The two married before graduation, making Eryn Petrus one of the most meaningful parts of the JCSU story Jayden will carry with him forever.

A Major Built on Curiosity

Ask Jayden about his hobbies and brace yourself: language learning, sailing, Muay Thai, working out, anime, video games, making music, and coding. It is, by his own admission, way too many hobbies for any one person.

But that restless curiosity — the same energy that led him to build his own PCs in middle school — eventually pointed him toward Information Systems Engineering. He had originally planned to pursue neurosurgery all through grade school, but made a pivot right before college.

"I knew the software engineering route would work better for me because I'm an analytical thinker," he explained. "I had worked with computers and built my own PCs in middle and high school, so it was actually fun for me."

That curiosity, he says, became one of his greatest academic assets.

"Because of all these hobbies, I've always found ways to jump into new things, learn them quickly, and move onto the next thing — which has actually helped me in a lot of different environments."

The Honors Program: A Grace-Filled Turning Point

One of the defining moments of Jayden's JCSU journey came when he was accepted into the university's prestigious Honors Program, which covered his full tuition.

"Joining the Honors Program was life-changing for me," he said. "In high school, I literally hadn't gotten anything less than an A, and I took the risk that I could possibly get money academically or athletically when coming to JCSU. When I got here and received nothing for it initially, it was extremely disappointing. But by the grace of God, He allowed me to get accepted into the Honors Program and instantly it was as if all of my mother's sacrifices and my hard work had paid off."

That moment became the foundation on which the rest of his academic career was built — one not driven by perfection or external validation, but by a deeper sense of purpose.

"My motivation from the get-go was to do everything with excellence and not perfection, not to prove something to anyone, but to glorify God in it," he said, referencing the scripture that kept him grounded through every difficult season: "Whatever you do, do it from the heart, as something done for the Lord and not for people." — Colossians 3:23-24

A Mother's Sacrifice

Behind every great achievement is someone who made it possible. For Jayden, that person is his mother, Jade Petrus.

A nurse who worked multiple jobs throughout Jayden's childhood to provide for him and his two siblings — older sister Chynna and younger brother Jayce — Jade never missed a sporting event, a school moment, or an opportunity to show up for her children, even when the hours were long and the road was hard.

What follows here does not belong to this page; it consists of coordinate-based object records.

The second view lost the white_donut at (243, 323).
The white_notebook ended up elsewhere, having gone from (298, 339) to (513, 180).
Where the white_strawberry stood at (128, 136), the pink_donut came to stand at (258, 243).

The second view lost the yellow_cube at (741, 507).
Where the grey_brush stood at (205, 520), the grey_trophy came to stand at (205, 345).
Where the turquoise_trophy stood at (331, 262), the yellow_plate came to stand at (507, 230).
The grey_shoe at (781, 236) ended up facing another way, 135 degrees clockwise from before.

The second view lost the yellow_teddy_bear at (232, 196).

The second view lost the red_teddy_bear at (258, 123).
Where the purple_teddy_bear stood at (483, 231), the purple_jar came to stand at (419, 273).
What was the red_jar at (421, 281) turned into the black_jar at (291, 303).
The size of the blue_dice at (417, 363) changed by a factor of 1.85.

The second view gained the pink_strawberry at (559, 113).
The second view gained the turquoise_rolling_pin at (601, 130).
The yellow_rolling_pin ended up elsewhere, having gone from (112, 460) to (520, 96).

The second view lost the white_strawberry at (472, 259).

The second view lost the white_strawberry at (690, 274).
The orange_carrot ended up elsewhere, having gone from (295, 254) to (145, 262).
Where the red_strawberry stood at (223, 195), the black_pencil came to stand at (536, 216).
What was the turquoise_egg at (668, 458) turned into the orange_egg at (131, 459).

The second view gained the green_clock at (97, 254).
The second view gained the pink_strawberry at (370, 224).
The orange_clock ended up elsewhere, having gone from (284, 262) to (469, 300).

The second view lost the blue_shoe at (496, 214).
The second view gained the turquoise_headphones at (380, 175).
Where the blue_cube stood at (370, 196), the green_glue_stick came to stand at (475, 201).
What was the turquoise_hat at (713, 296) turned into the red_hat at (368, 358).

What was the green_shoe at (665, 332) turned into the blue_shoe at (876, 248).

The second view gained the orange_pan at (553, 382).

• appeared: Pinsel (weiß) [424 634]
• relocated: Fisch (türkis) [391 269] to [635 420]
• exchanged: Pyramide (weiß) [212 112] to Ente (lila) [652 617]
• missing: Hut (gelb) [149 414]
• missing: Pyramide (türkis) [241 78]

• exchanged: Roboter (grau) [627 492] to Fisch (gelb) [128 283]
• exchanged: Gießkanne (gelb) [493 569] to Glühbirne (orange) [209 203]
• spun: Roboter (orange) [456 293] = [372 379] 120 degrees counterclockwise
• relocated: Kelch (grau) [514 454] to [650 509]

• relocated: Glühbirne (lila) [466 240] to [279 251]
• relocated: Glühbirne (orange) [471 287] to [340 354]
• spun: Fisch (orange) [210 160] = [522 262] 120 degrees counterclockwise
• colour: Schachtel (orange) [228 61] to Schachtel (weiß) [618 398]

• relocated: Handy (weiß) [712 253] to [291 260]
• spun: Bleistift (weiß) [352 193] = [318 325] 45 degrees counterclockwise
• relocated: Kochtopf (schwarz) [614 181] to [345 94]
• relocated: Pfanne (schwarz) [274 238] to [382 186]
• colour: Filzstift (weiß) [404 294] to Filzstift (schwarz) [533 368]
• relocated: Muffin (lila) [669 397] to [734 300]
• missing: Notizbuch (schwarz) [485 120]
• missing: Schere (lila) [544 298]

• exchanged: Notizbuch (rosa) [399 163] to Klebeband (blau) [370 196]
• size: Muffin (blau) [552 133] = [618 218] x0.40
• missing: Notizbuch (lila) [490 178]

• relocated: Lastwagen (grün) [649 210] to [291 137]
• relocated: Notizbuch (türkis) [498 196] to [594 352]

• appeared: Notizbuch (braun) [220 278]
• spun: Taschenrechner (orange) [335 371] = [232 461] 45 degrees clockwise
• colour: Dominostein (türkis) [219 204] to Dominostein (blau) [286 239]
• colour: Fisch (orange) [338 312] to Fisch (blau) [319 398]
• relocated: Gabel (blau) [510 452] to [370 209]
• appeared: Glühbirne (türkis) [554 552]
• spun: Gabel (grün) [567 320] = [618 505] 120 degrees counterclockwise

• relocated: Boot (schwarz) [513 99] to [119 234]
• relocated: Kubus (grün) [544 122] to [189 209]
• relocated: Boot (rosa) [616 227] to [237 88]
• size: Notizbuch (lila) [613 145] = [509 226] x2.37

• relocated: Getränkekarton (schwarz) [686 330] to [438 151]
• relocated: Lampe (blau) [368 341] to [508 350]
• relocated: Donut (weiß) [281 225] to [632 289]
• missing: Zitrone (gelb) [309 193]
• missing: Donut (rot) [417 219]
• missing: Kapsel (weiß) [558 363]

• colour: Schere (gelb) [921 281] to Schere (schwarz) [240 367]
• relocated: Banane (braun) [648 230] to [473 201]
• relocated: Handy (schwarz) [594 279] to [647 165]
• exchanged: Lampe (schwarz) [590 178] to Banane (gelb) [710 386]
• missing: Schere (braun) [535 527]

"My mom was willing to pay whatever the cost to make sure that I was set up for success," Jayden said. "I praise God for my mother and her dedication to me and my siblings."

He thought of her the moment that valedictorian email arrived. And the moment he called her back to share the news — after the joke, after the doubt, after the grace — is a moment neither of them will ever forget.

What's Next

Jayden Petrus graduated and has already begun his next chapter, joining Bank of America as a Software Engineer in Charlotte. But his vision extends far beyond corporate America.

"Down the road, I am hoping to go back to school to pursue a Master of Divinity at a seminary," he shared. "I desire to become a pastor or missionary. I desire to one day go to the nations and share the same gospel that saved my life."

It is a vision as bold as the journey that brought him here — from a random email in his mother's inbox, to 60 college tours, to a pair of Birkenstocks on a football field, to the top of his graduating class.

His Message to Incoming Golden Bulls

For the students arriving at JCSU this fall, Jayden has a simple message:

"Be curious and take advantage of every opportunity that you can at JCSU. Coming to JCSU is like a gold mine of opportunity if you are willing to put in the work. I encourage freshmen to just get after it and hustle when they come in."

And when asked what JCSU ultimately taught him, the answer came without hesitation:

"Johnson C. Smith University taught me resilience."